■ JOB ITEM: Search the listing below for the string "Детские" and copy every line where it occurs.

■ RECORDED INFORMATION:
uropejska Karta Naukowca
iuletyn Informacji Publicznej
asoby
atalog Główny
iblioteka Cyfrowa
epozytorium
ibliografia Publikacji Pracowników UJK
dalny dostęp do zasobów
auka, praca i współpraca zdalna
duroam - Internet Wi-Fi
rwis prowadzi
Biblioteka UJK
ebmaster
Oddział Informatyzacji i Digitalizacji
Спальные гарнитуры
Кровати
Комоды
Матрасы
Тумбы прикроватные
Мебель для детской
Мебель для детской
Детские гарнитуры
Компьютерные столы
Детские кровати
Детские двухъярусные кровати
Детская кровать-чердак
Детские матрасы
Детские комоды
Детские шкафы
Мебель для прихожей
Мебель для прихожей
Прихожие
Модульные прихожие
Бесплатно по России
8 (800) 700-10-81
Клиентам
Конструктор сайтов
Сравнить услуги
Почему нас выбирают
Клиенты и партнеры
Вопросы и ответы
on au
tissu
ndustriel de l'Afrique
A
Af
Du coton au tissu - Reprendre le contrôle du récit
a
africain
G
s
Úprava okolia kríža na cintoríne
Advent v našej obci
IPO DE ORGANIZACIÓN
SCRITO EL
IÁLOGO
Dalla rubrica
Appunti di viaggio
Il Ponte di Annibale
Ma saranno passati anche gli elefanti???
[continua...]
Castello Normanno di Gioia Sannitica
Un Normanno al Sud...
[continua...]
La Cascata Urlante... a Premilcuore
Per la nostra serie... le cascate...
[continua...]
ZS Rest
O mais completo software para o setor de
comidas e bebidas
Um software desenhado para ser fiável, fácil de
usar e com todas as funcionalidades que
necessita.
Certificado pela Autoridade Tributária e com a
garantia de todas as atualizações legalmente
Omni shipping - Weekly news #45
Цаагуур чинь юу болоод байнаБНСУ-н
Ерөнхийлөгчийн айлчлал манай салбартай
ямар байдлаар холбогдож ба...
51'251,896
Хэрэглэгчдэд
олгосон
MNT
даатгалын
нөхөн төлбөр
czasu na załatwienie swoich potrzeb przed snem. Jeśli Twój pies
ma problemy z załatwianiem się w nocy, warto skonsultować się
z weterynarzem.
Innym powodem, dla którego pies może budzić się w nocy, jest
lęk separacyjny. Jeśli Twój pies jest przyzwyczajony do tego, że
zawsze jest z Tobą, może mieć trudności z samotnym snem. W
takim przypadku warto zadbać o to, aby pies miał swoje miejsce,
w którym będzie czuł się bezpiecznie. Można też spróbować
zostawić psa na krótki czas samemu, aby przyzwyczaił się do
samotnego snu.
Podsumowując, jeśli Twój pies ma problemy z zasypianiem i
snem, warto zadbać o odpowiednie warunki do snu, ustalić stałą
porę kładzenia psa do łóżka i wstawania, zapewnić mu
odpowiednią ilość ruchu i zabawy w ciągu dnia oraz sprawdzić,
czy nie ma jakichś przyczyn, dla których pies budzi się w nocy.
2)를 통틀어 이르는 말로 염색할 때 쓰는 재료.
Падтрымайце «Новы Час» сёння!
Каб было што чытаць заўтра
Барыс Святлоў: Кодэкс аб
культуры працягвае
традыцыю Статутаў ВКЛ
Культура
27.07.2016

■ YOUR RESPONSE:
Детские гарнитуры
Детские кровати
Детские двухъярусные кровати
Детские матрасы
Детские комоды
Детские шкафы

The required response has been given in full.